◆ Work instruction: From the records below, copy out each line that has the word "weight".

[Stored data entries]

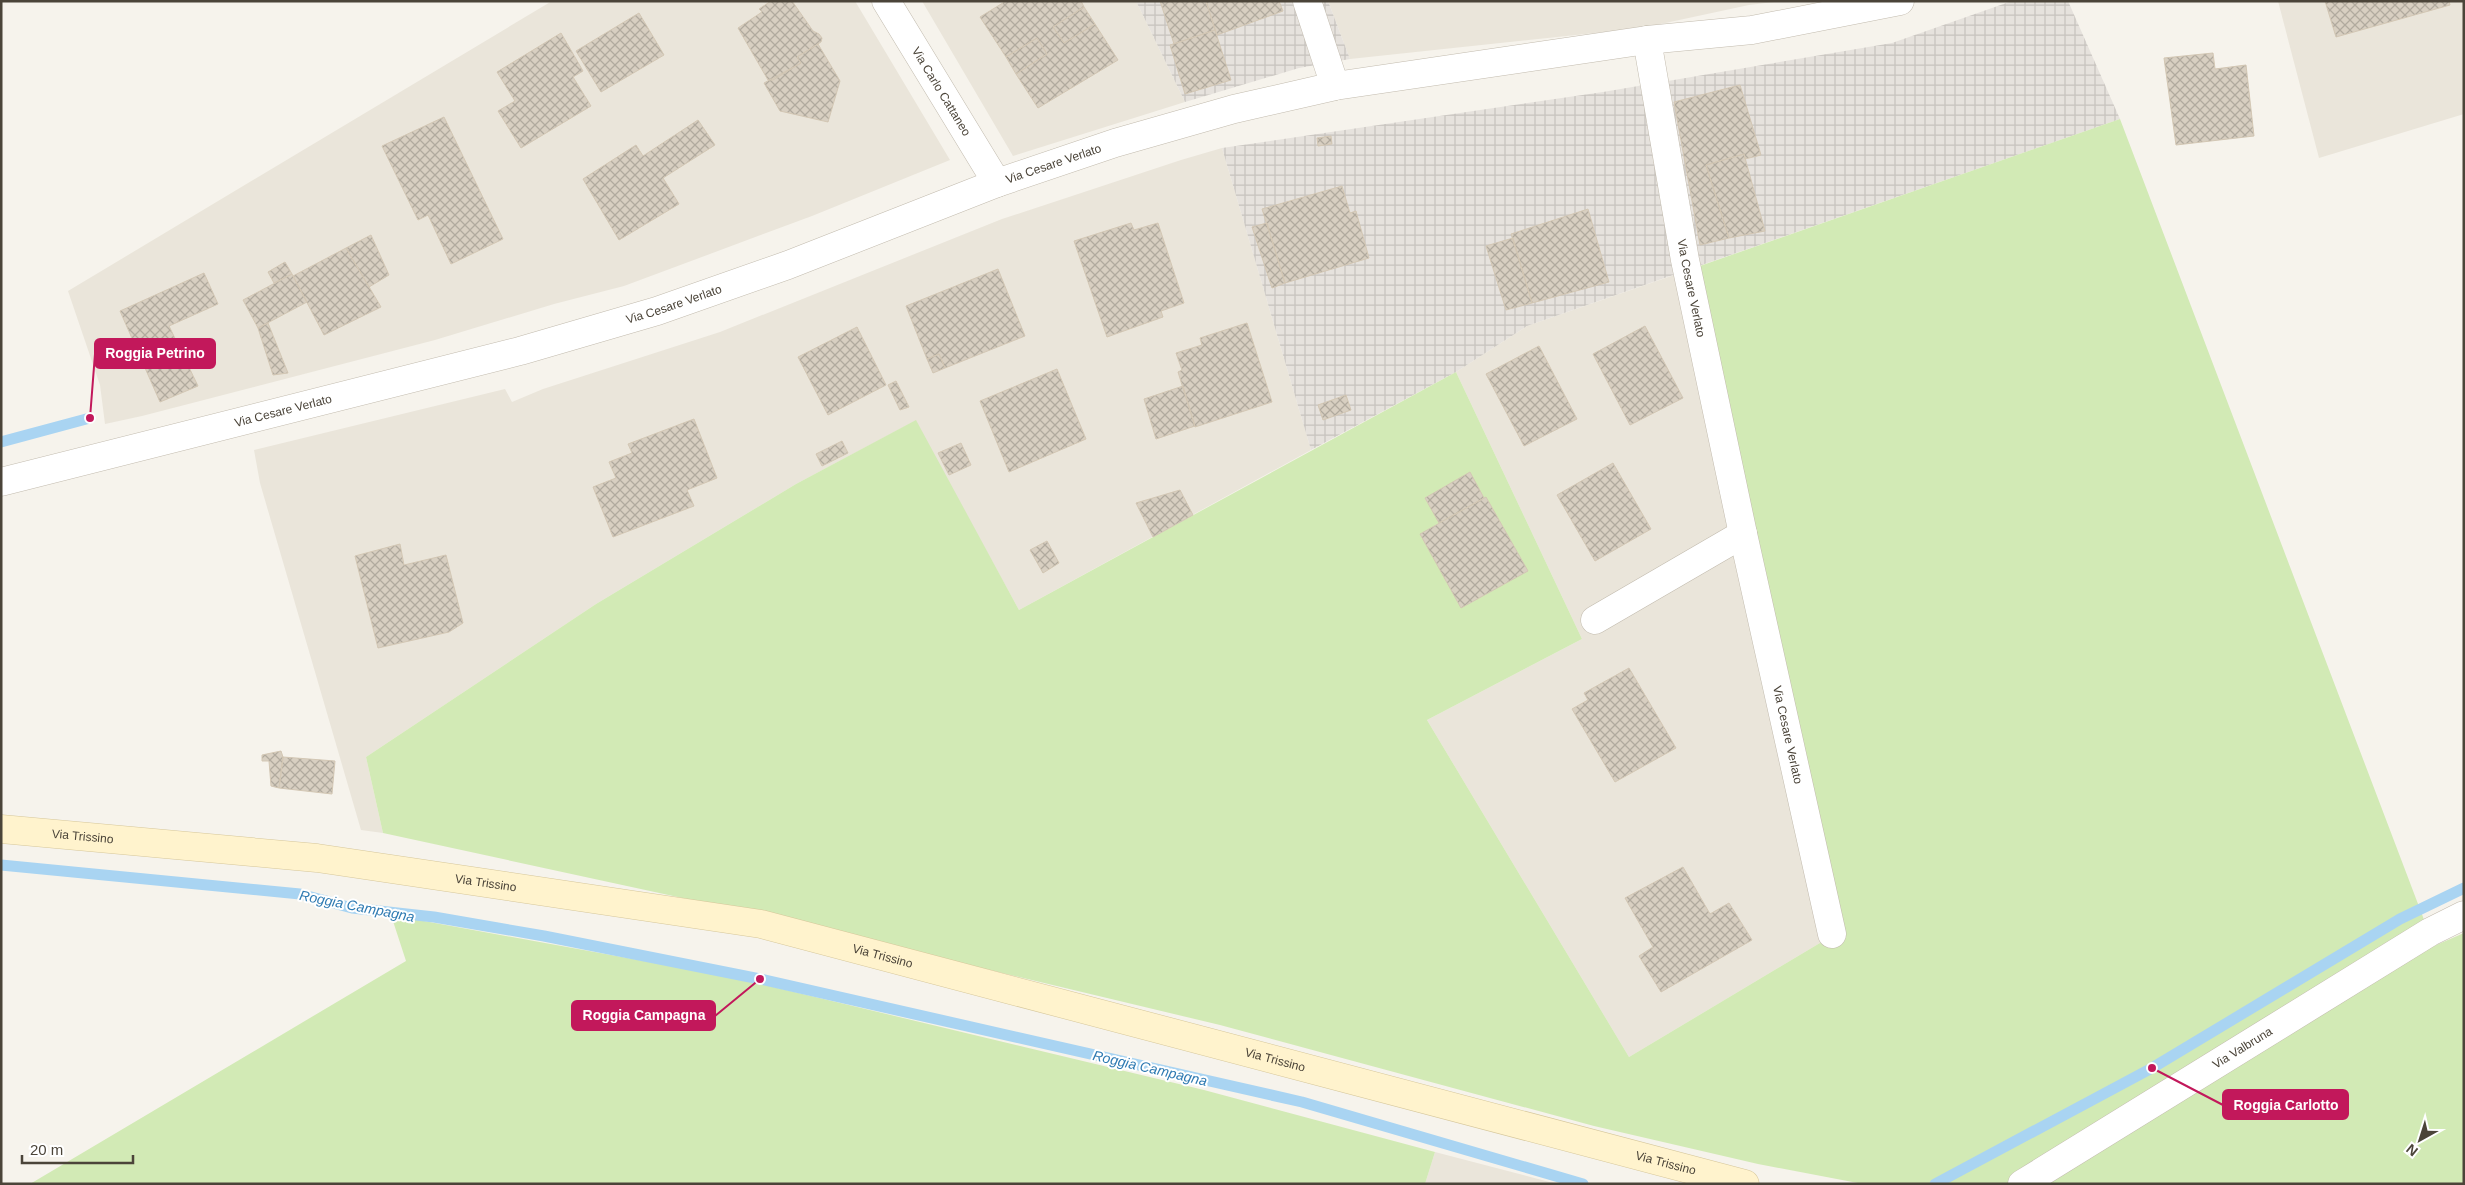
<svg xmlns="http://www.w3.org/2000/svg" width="2465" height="1185" viewBox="0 0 2465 1185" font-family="Helvetica,sans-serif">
<defs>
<pattern id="industrial-grid" width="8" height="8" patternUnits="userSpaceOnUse" patternTransform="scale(1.25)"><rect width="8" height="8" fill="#e6e2dd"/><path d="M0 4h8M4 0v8" fill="none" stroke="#c7c3be"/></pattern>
<pattern id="building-cross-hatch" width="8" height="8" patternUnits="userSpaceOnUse" patternTransform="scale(1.25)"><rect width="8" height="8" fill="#d8cfc1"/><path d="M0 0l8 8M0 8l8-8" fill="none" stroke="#b1aa9e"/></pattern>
</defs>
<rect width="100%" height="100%" fill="#f6f3ec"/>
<!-- residential -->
<path fill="#eae5da" d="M552,1H855L950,160L812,216L624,286L554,304L435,340L142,416L105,424L100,385L68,291Z
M922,1H1136L1185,102L1013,156Z
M1328,1H1783L1749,5L1642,28L1350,59Z
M2278,1H2464V114L2319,158Z
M1222,148L1311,450L1019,610L915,421L796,484L596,604L366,757L383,833L361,830L260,483L254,450L505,389L512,402L543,389L720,332L1002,219L1181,160Z
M1697,267L1830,937L1629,1057L1427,720L1582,639L1456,372L1527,326Z
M1435,1152L1557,1184H1425Z"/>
<!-- industrial -->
<path fill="url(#industrial-grid)" d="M1136,1H1328L1350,59L1299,68L1185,102Z
M2012,1H2068L2120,119L1527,326L1456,372L1311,450L1222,148L1603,92L1892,43Z"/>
<!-- grass -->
<path fill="#d2eab5" d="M2120,119L2434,946L2464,933V1184H1863L1758,1164L1594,1126L1220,1025L747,912L383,833L366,757L596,604L796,484L916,420L1019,610L1456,372L1582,639L1427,720L1629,1057L1830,937L1697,267Z
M391,915L732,977L1204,1090L1435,1152L1425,1184H30L406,961Z"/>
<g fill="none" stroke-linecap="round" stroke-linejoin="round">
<!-- stream -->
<path stroke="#a9d4f2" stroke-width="11" d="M1,442L90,418
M1,865L300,894L352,908L434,917L544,936L760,979L1302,1102L1583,1184
M1935,1184L2152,1068L2400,919L2464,888"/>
</g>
<!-- building -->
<path fill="url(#building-cross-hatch)" stroke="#d3c7b4" d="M771,1H792L813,31L819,34L822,38L821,42L797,57L801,63L773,80H768L738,28L762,12L759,9Z
M1006,1H1081L1084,7L1053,27L1064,43L1095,24L1118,60L1038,108L1016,74L1047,54L1037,38L1006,57L980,17Z
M1160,1H1206L1215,30L1174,44Z
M1206,1H1279L1283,11L1217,35Z
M2325,1H2449L2450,5L2336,37Z
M1084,7L1095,24L1064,43L1053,27Z
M639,13L664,55L601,92L576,51Z
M1215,30L1231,80L1185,94L1170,45Z
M561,33L583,71L573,77L591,106L521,148L498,111L515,101L497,72Z
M1037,38L1047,54L1016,74L1006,57Z
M818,44L840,81L828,122L780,111L764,83L801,63L797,57Z
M2213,53L2215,69L2246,65L2254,136L2176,145L2164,58Z
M1740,85L1761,155L1745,159L1744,154L1706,165L1729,238L1700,245L1674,102Z
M444,117L503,239L451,264L428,215L418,220L382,146Z
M698,120L715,145L663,178L679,204L619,240L583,179L636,145L643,156Z
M1331,136L1332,144L1318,146L1317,138Z
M1744,154L1765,231L1729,238L1706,165Z
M1342,186L1350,213L1356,211L1369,258L1285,283L1262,209Z
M1588,209L1609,282L1532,303L1511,234Z
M1131,223L1134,230L1158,223L1184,303L1161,311L1163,317L1107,337L1074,241Z
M1267,223L1285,283L1272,288L1252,227Z
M371,235L389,275L369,287L346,248Z
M1513,238L1532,303L1506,310L1486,246Z
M346,248L381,307L324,335L293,276Z
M285,262L292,274L274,283L268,272Z
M998,269L1025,336L945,368L939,354L927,359L906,306Z
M204,273L218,304L169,326L198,386L160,402L120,311Z
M292,274L307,302L258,328L243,300Z
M268,323L288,373L273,375L258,328Z
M1247,323L1272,402L1195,427L1178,372L1182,370L1176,353L1202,345L1200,338Z
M1645,326L1683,398L1630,425L1593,354Z
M857,327L886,385L828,415L798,357Z
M1539,346L1577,419L1524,446L1486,374Z
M939,354L945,368L933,373L927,359Z
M1057,369L1086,439L1009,472L980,401Z
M896,381L909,407L900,410L888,385Z
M1183,386L1195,426L1156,439L1144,399Z
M1346,395L1351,410L1323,420L1318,405Z
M694,419L717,478L687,490L694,506L613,537L593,487L616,478L609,462L632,453L628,444Z
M842,441L848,453L822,466L816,454Z
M961,443L971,465L949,475L938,453Z
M1613,463L1651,529L1595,561L1557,495Z
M1470,472L1484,498L1439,523L1425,498Z
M1180,490L1193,515L1153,537L1136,503Z
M1486,497L1528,571L1461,608L1420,534Z
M1047,541L1059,563L1043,573L1030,550Z
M400,544L404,565L446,555L463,623L449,632L378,648L355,556Z
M1629,668L1676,748L1615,782L1572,709L1588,700L1584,693Z
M281,751L283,757L279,788L271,786L269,761H262V755Z
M283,757L335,761L332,794L279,788Z
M1683,867L1710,914L1729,903L1752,940L1661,992L1639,956L1653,947L1625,898Z"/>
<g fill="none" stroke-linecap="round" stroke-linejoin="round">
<!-- minor casing -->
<g stroke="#c2bbae" stroke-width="29">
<g id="minor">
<path id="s1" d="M886,1L997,183"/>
<path d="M1307,1L1335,86"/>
<path id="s2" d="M1647,40L1685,260L1743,534L1832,934"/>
<path d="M1595,620L1743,534"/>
<path id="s3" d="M2022,1184L2430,932L2464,915"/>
</g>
</g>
<!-- tertiary casing -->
<g stroke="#c2bbae" stroke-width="29">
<g id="tertiary">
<path id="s4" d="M1,482L520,351L657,311L788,265L997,183L1115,143L1234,109L1335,86L1647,40L1752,30L1900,1"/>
</g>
</g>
<!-- secondary casing -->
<g stroke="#d6c79b" stroke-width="29">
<g id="secondary">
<path id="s5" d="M1,829L317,858L761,924L1745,1184"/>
</g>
</g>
<!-- minor -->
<use href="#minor" stroke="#fff" stroke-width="28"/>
<!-- tertiary -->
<use href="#tertiary" stroke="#fff" stroke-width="28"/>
<!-- secondary -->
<use href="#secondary" stroke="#fff3cd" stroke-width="28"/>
</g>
<g text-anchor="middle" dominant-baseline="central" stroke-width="4" stroke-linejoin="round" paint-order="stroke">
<!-- street labels -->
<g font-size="12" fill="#4b4439" stroke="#fff">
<text stroke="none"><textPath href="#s1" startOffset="106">Via Carlo Cattaneo</textPath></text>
<text stroke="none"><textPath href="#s4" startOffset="1101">Via Cesare Verlato</textPath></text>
<text stroke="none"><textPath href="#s2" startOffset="252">Via Cesare Verlato</textPath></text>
<text stroke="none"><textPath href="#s4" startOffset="696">Via Cesare Verlato</textPath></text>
<text stroke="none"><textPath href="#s4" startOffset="291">Via Cesare Verlato</textPath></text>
<text stroke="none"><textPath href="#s2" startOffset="709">Via Cesare Verlato</textPath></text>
<text stroke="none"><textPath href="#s5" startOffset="82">Via Trissino</textPath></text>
<text stroke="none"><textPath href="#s5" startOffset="488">Via Trissino</textPath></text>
<text stroke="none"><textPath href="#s5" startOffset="892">Via Trissino</textPath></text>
<text stroke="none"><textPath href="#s3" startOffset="259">Via Valbruna</textPath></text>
<text stroke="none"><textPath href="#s5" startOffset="1298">Via Trissino</textPath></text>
<text stroke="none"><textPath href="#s5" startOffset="1702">Via Trissino</textPath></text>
</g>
<!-- water labels -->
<g font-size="14" font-style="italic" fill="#2e7ab2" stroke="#fff">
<text transform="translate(357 906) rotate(11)">Roggia Campagna</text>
<text transform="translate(1150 1068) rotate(13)">Roggia Campagna</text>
</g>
</g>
<!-- callouts -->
<path fill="none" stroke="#c2185b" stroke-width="2" d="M90 418L95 354M760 979L715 1016M2152 1068L2223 1105"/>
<g fill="#c2185b" stroke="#fff" stroke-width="2">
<circle cx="90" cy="418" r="5"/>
<circle cx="760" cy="979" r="5"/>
<circle cx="2152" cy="1068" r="5"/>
</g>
<g fill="#c2185b" stroke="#c2185b" stroke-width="2">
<rect x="95" y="339" width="120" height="29" rx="5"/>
<rect x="572" y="1001" width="143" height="29" rx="5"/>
<rect x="2223" y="1090" width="125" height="29" rx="5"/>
</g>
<g font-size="14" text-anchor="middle" font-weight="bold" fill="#fff">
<text x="155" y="358">Roggia Petrino</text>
<text x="644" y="1020">Roggia Campagna</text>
<text x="2286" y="1110">Roggia Carlotto</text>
</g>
<!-- border -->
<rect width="2465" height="1185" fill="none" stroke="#4b4439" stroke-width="5"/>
<!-- north arrow -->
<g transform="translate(2420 1140) rotate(219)" stroke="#ffffff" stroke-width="4" paint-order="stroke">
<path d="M0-4L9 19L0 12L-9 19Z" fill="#4b4439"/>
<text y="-8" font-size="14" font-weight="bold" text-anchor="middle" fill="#4b4439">N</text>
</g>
<!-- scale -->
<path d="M22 1155v8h111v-8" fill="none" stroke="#4b4439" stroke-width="2.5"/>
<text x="30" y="1155" font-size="15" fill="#4b4439" stroke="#ffffff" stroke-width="4" paint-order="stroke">20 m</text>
</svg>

◆ Response to this task:
<g font-size="14" text-anchor="middle" font-weight="bold" fill="#fff">
<text y="-8" font-size="14" font-weight="bold" text-anchor="middle" fill="#4b4439">N</text>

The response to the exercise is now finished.